To our knowledge, this is the first study that includes evidence from primary leukemic patient samples to demonstrate that insulin and insulin analogs are associated with a high proliferation rate and chemoresistance, while metformin and thiazolidinediones are associated with low proliferation rate, apoptosis and chemosensitivity of ALL cells. While we need to learn more about the interactions of anti-diabetic pharmacotherapy with malignancies and their response to treatments, future research should also seek confirmation of beneficial effects of biguanides and thiazolidinediones to the clinical outcomes of malignant diseases in prospective trials.
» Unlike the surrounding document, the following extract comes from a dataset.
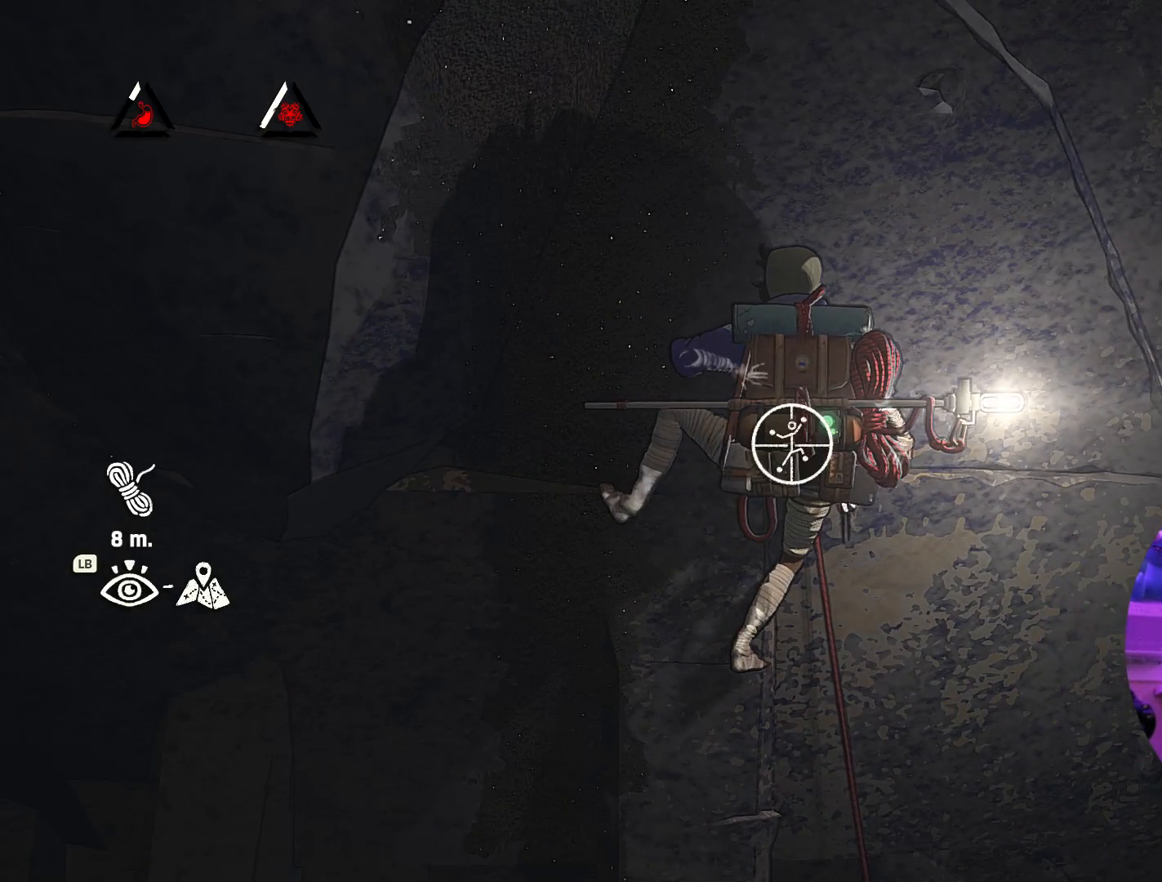
{"dt_ms": 500, "buttons": ["R1"], "left_stick": "center", "right_stick": "center", "events": [[150, "right_stick", "down-left"], [433, "right_stick", "center"]]}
Our results open the avenue to potentially influence the clinical outcomes and survival of hyperglycemic ALL patients simply by making an informed choice of anti-diabetic pharmacotherapy. The implications of our data may reach beyond the context of hyperglycemic ALL patients to normoglycemic patients. Currently, a phase III adjuvant trial (NCIC MA.32) is investigating the addition of metformin to chemotherapy for breast cancer.61
In low glucose culture conditions, a combination of rapamycin and metformin kills cancer cells without killing normal cells;62
these results, taken together with our findings, suggest that the combination of metformin and an mTOR inhibitor may have a wide therapeutic window. We are currently evaluating this idea of combining metformin with an mTOR inhibitor (everolimus) in a clinical trial of obese and overweight postmenopausal patients with metastatic hormone-responsive breast cancer on exemestane therapy. The safety of metformin and thiazolidinediones in normoglycemic patients and their chemosensitizing effects may justify clinical trials to evaluate the addition of metformin and/or thiazolidinediones to chemotherapy for ALL.